Photoionization-induced rearrangement of the water network in the trans-formanilide 1 : 4 cluster, FA-(H2O)(4), has been investigated by using IR-photodissociation spectroscopy and quantum chemical calculations. The IR spectrum of FA-(H2O)(4) in the S-0 state shows that the observed cluster has a cyclic hydrogen-bonded structure where the CO group and the NH group of FA are bridged with four water molecules, consistent with the reported structure [E. G. Robertson, Chem.

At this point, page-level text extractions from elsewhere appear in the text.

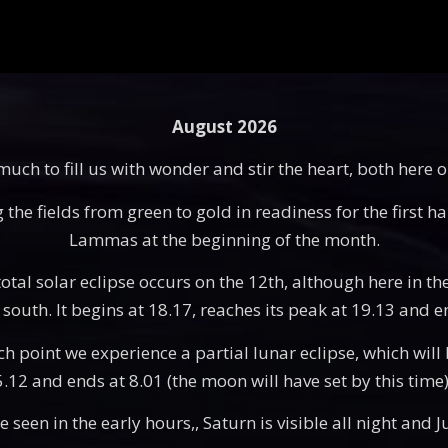
August 2026
ch to fill us with wonder and stir the heart, both here 
he fields from green to gold in readiness for the first ha
Lammas at the beginning of the month.
otal solar eclipse occurs on the 12th, although here in the
south. It begins at 18.17, reaches its peak at 19.13 and e
point we experience a partial lunar eclipse, which will be
 5.12 and ends at 8.01 (the moon will have set by this tim
seen in the early hours,, Saturn is visible all night and Ju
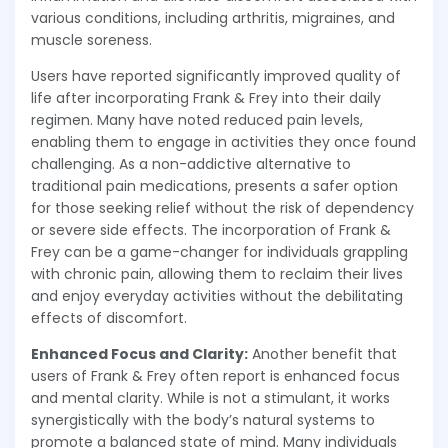
various conditions, including arthritis, migraines, and
muscle soreness.
Users have reported significantly improved quality of
life after incorporating Frank & Frey into their daily
regimen. Many have noted reduced pain levels,
enabling them to engage in activities they once found
challenging. As a non-addictive alternative to
traditional pain medications, presents a safer option
for those seeking relief without the risk of dependency
or severe side effects. The incorporation of Frank &
Frey can be a game-changer for individuals grappling
with chronic pain, allowing them to reclaim their lives
and enjoy everyday activities without the debilitating
effects of discomfort.
Enhanced Focus and Clarity:
Another benefit that
users of Frank & Frey often report is enhanced focus
and mental clarity. While is not a stimulant, it works
synergistically with the body’s natural systems to
promote a balanced state of mind. Many individuals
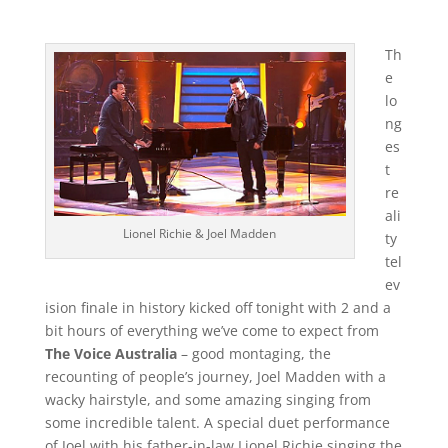
Th
e
lo
ng
es
t
re
ali
Lionel Richie & Joel Madden
ty
tel
ev
ision finale in history kicked off tonight with 2 and a
bit hours of everything we’ve come to expect from
The Voice Australia
– good montaging, the
recounting of people’s journey, Joel Madden with a
wacky hairstyle, and some amazing singing from
some incredible talent. A special duet performance
of Joel with his father-in-law Lionel Richie singing the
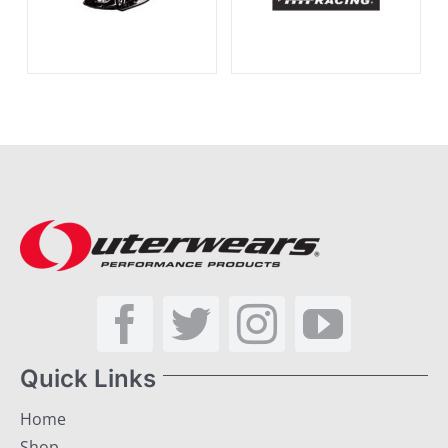
Quick Links
Home
Shop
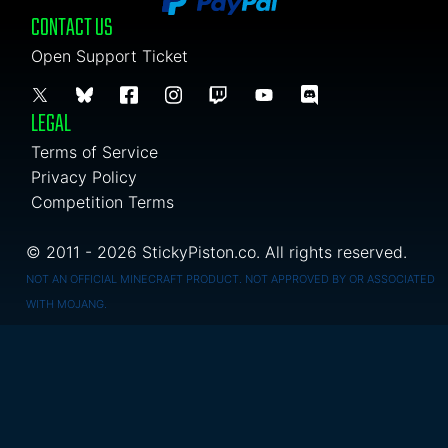
CONTACT US
Open Support Ticket
LEGAL
Terms of Service
Privacy Policy
Competition Terms
© 2011 - 2026 StickyPiston.co. All rights reserved.
NOT AN OFFICIAL MINECRAFT PRODUCT. NOT APPROVED BY OR ASSOCIATED
WITH MOJANG.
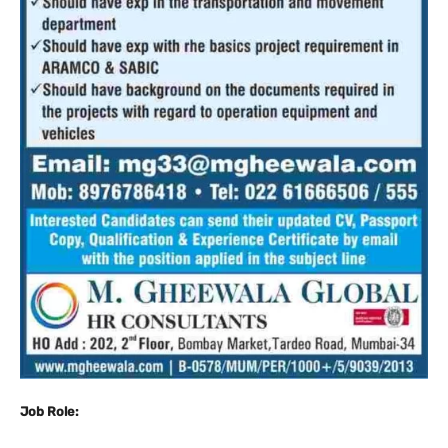
Job Role:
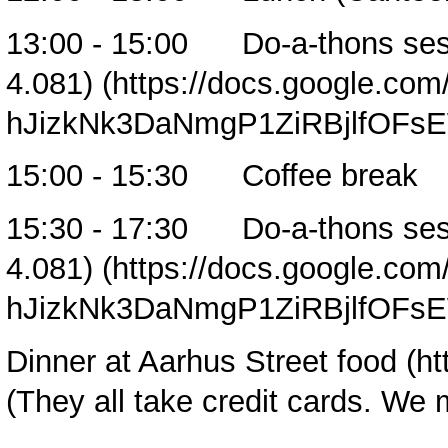
13:00 - 15:00
Do-a-thons ses
4.081)
15:00 - 15:30 Coffee break
15:30 - 17:30
Do-a-thons ses
4.081)
Dinner at
Aarhus Street food
(They all take credit cards. We 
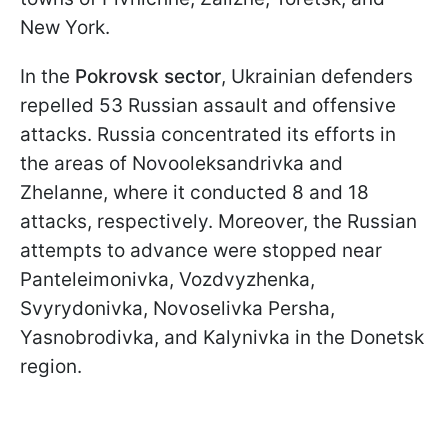
New York.
In the
Pokrovsk sector
, Ukrainian defenders
repelled 53 Russian assault and offensive
attacks. Russia concentrated its efforts in
the areas of Novooleksandrivka and
Zhelanne, where it conducted 8 and 18
attacks, respectively. Moreover, the Russian
attempts to advance were stopped near
Panteleimonivka, Vozdvyzhenka,
Svyrydonivka, Novoselivka Persha,
Yasnobrodivka, and Kalynivka in the Donetsk
region.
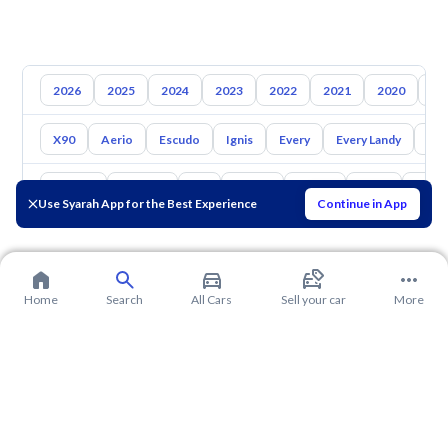
2026
2025
2024
2023
2022
2021
2020
20
X90
Aerio
Escudo
Ignis
Every
Every Landy
Ap
Toyota
Hyundai
Kia
Nissan
Mazda
Haval
Gac
Use Syarah App for the Best Experience
Continue in App
Home
Search
All Cars
Sell your car
More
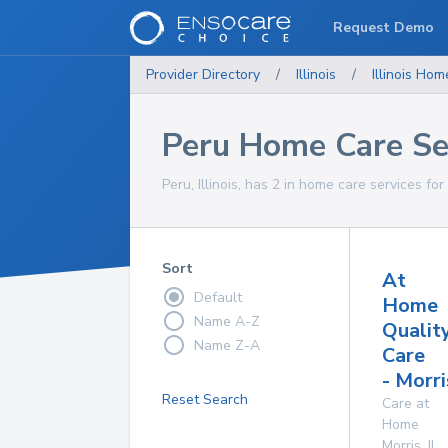
Request Demo
Provider Directory
/
Illinois
/
Illinois
Home
Peru Home Care Se
Peru, Illinois, has 2 in home care services for
Sort
At
Default
Home
Name A-Z
Qualit
Name Z-A
Care
- Morri
Reset Search
Care at
Home
Morris
,
IL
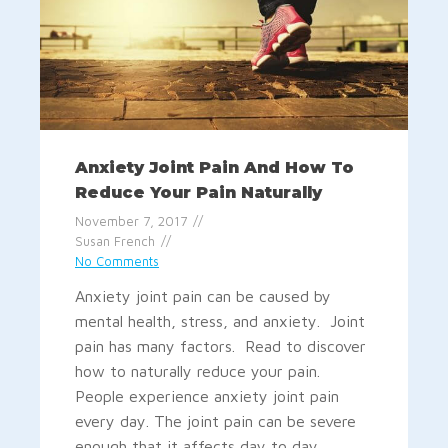
Anxiety Joint Pain And How To
Reduce Your Pain Naturally
November 7, 2017
Susan French
No Comments
Anxiety joint pain can be caused by
mental health, stress, and anxiety. Joint
pain has many factors. Read to discover
how to naturally reduce your pain.
People experience anxiety joint pain
every day. The joint pain can be severe
enough that it affects day to day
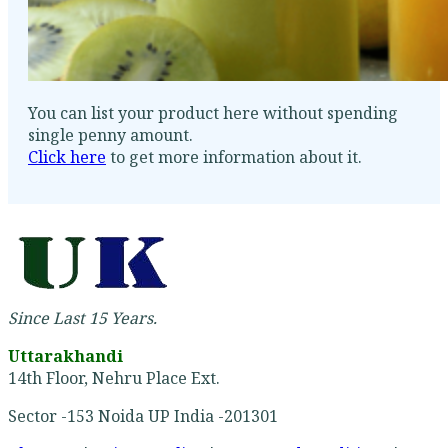
You can list your product here without spending
single penny amount.
Click here
to get more information about it.
Since Last 15 Years.
Uttarakhandi
14th Floor, Nehru Place Ext.
Sector -153 Noida UP India -201301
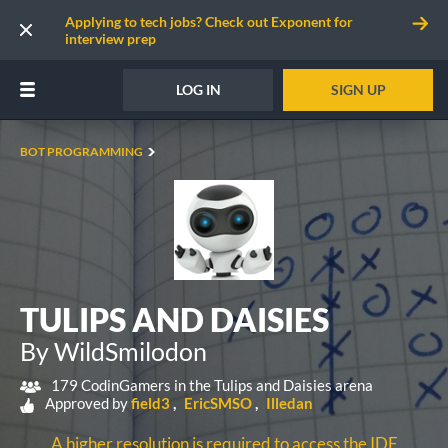
Applying to tech jobs? Check out Exponent for
interview prep
LOG IN
SIGN UP
BOT PROGRAMMING
TULIPS AND DAISIES
By WildSmilodon
179 CodinGamers in the Tulips and Daisies arena
Approved by
field3
EricSMSO
Illedan
A higher resolution is required to access the IDE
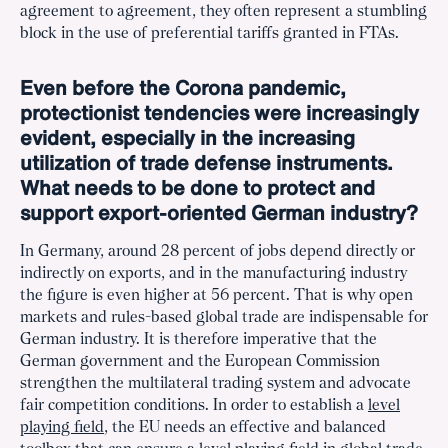
agreement to agreement, they often represent a stumbling
block in the use of preferential tariffs granted in FTAs.
Even before the Corona pandemic,
protectionist tendencies were increasingly
evident, especially in the increasing
utilization of trade defense instruments.
What needs to be done to protect and
support export-oriented German industry?
In Germany, around 28 percent of jobs depend directly or
indirectly on exports, and in the manufacturing industry
the figure is even higher at 56 percent. That is why open
markets and rules-based global trade are indispensable for
German industry. It is therefore imperative that the
German government and the European Commission
strengthen the multilateral trading system and advocate
fair competition conditions. In order to establish a
level
playing field
, the EU needs an effective and balanced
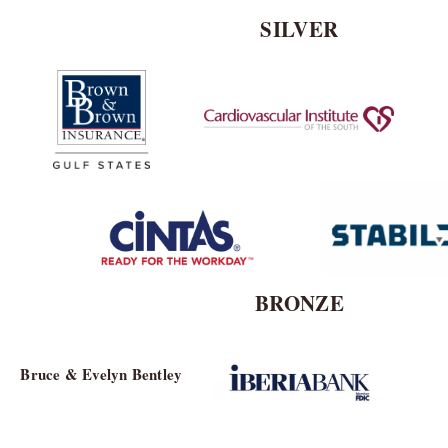
SILVER
BRONZE
Bruce & Evelyn Bentley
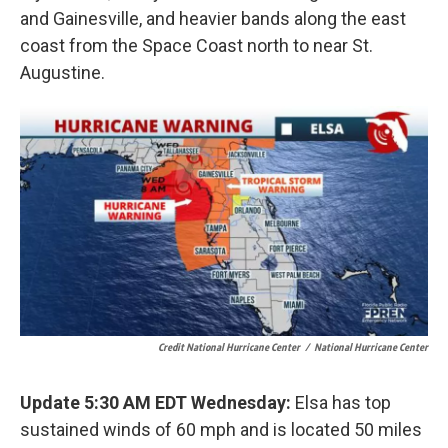
and Gainesville, and heavier bands along the east
coast from the Space Coast north to near St.
Augustine.
Credit National Hurricane Center
/
National Hurricane Center
Update 5:30 AM EDT Wednesday:
Elsa has top
sustained winds of 60 mph and is located 50 miles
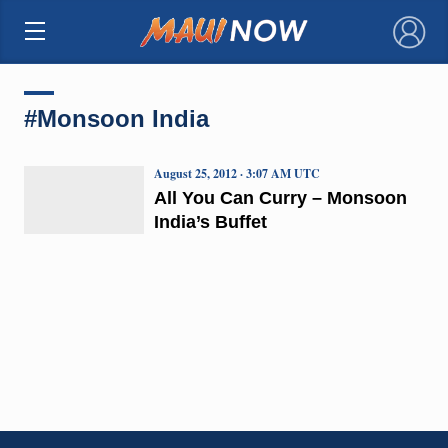
×
#Monsoon India
August 25, 2012 · 3:07 AM UTC
All You Can Curry – Monsoon
India’s Buffet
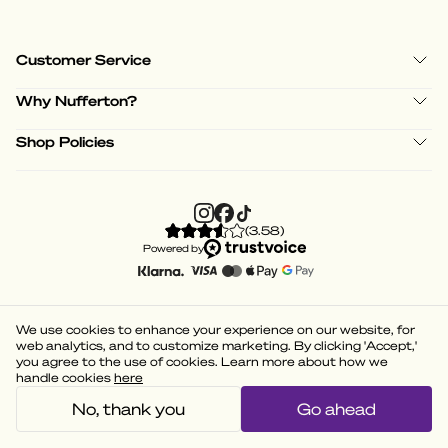
Customer Service
Why Nufferton?
Shop Policies
(
3.58
)
Powered by
We use cookies to enhance your experience on our website, for
web analytics, and to customize marketing. By clicking 'Accept,'
you agree to the use of cookies. Learn more about how we
handle cookies
here
No, thank you
Go ahead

Phys. Lett., 2000, 325, 299]. However, the corresponding cyclic hydrogen-bonded structure in the D-0 state of [FA-(H2O)(4)](+) is a minor product arising from photoionization via the S-1-S-0 origin of FA-(H2O)(4). The dominant product has an extended H-bonded structure, where the intermolecular hydrogen bond between the hydrogen of the OH group of a water molecule and the CO group is dissociated. This is the first observation of a photoionization-induced rearrangement of the water network in [FA-(H2O)(4)](+). Through DFT calculations, we conclude that the rearrangement occurs due to entropic effects.